Our neighbors, Chris and Shelly, are about the nicest neighbors anyone could ask for, always ready to lend a hand. Or a vegetable -- Shelly sent over two giant zucchini and an equally large summer squash on Sunday, grown in their backyard garden.
The squash & 'zuke were perfect for the Vegetable Tian recipe I'd been eyeing. It was very simple to pull together, makes a very pretty presentation, and very tasty.
From what I can tell, the big difference between a Vegetable Tian and Ratatouille is the way the veggies are prepared. Tian vegetables are thinly sliced; ratatouille vegetables are chunky.
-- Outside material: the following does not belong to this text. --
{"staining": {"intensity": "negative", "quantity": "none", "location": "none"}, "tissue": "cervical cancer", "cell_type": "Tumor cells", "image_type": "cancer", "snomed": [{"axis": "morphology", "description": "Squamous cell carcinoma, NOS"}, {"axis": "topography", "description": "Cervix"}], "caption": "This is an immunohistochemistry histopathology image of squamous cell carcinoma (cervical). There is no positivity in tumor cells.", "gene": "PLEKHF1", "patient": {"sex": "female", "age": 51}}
Tian is baked; ratatouille is simmered. (Technically, the ratatouille featured in Ratatouille isn't ratatouille but confit byaldi . . . say THAT 3-times fast.)
from Martha Stewart Living, September 2007 (adapted)
2 Tbsp. olive oil, divided
1 leek, white and pale green parts only, quarted lengthwise, rinese well, and cut into 1/4-inch slices (about 1 1/4 cups)
1 garlic clove, minced
Salt and pepper, to taste
1 zucchini, unpeeled, very thinly sliced (about 1 cup)
1 summer squash, unpeeled, very thinly sliced (about 1 cup)
2 plum tomatoes, very thinly sliced (about 3 cups)
1 small eggplant, unpeeled, very thinly sliced (about 1 cup)
1/4 dry wine (red or white)
1 Tbsp. chopped fresh oregano
2 Tbsp. extra virgin olive oil, divided
grated Parmesan for serving
Preheat oven to 350-degrees F. Lightly grease a 9-inch gratin or round baking dish. Heat 2 Tbsp. oil over medium heat. Add leek and garlic, season with salt and pepper and cook until soft, about 5 minutes. Spread into baking dish.
Arrange vegetables on leek and garlic in slightly overlapping circles, alternating zucchini, squash, tomatoes, and eggplant. Top with wine, 1 Tbsp. Extra virgin olive oil, oregano, salt and pepper. Bake 30 minutes. Drizzle with remaining 1 Tbsp. Extra virgin olive and bake until vegetables are tender, 30 minutes more. Serve with Parmesan.